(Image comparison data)
* * * *

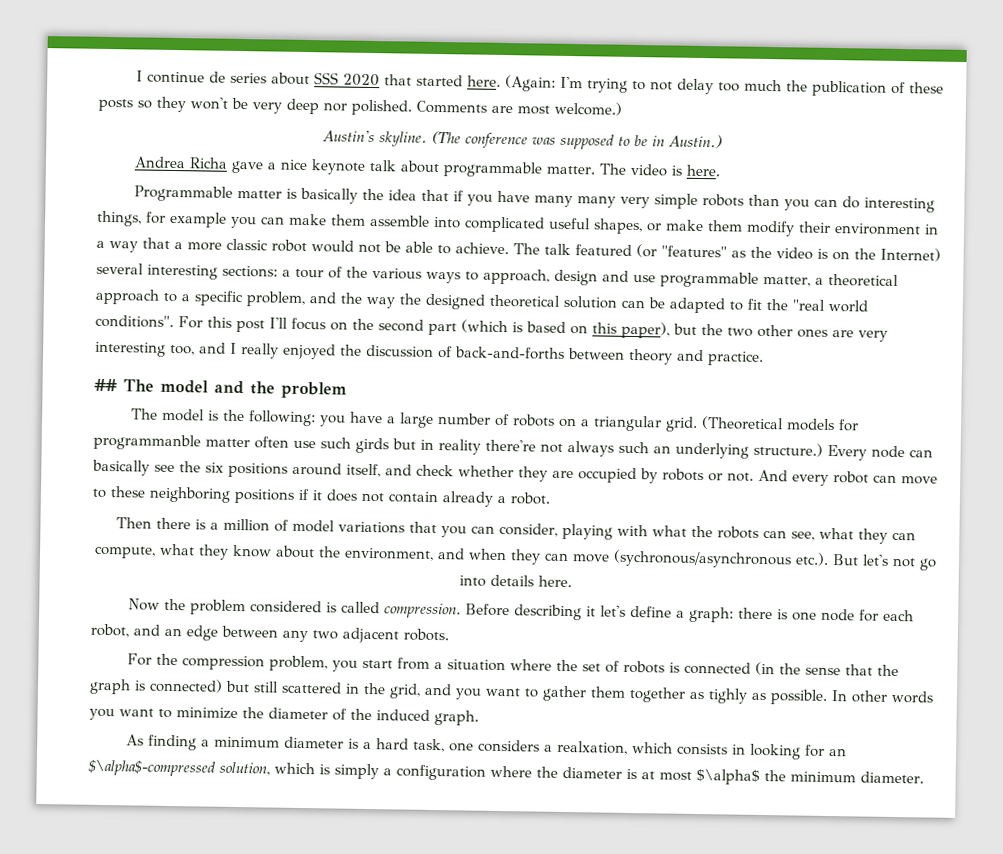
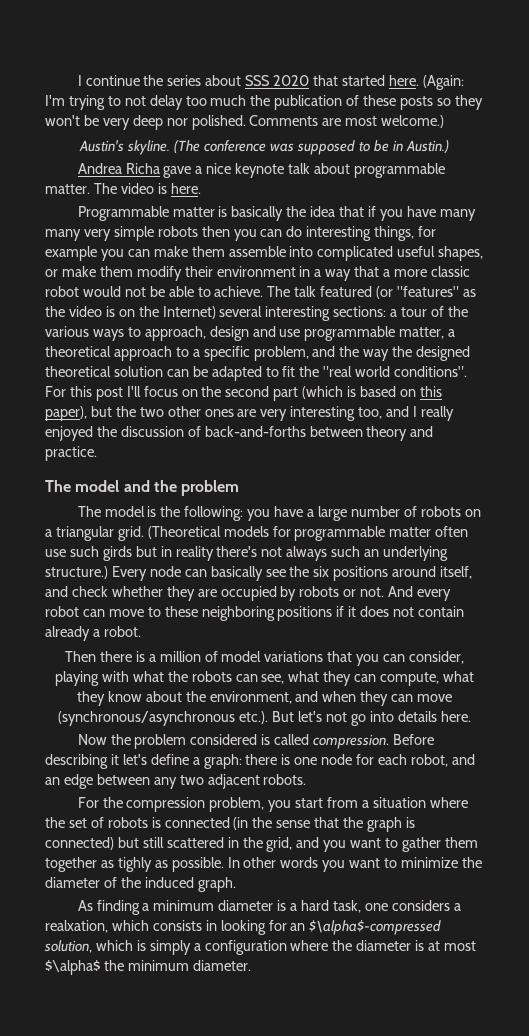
[209,71,227,83] de -> [143,75,164,86] the
[748,194,781,207] than -> [201,226,230,237] then
[94,378,118,392] ## -> (97, 453) none
[93,433,201,451] programmanble -> [294,526,386,541] programmable
[485,439,536,452] there're -> [216,546,258,557] there's
[613,549,792,569] (sychronous/asynchronous -> [58,711,236,726] (synchronous/asynchronous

* * * *

Give an exact copy of the lines from the one with "[748,194,781,207] than ->" through the end of the entries, both ends included.

[748,194,781,207] than -> [201,226,230,237] then
[94,378,118,392] ## -> (97, 453) none
[93,433,201,451] programmanble -> [294,526,386,541] programmable
[485,439,536,452] there're -> [216,546,258,557] there's
[613,549,792,569] (sychronous/asynchronous -> [58,711,236,726] (synchronous/asynchronous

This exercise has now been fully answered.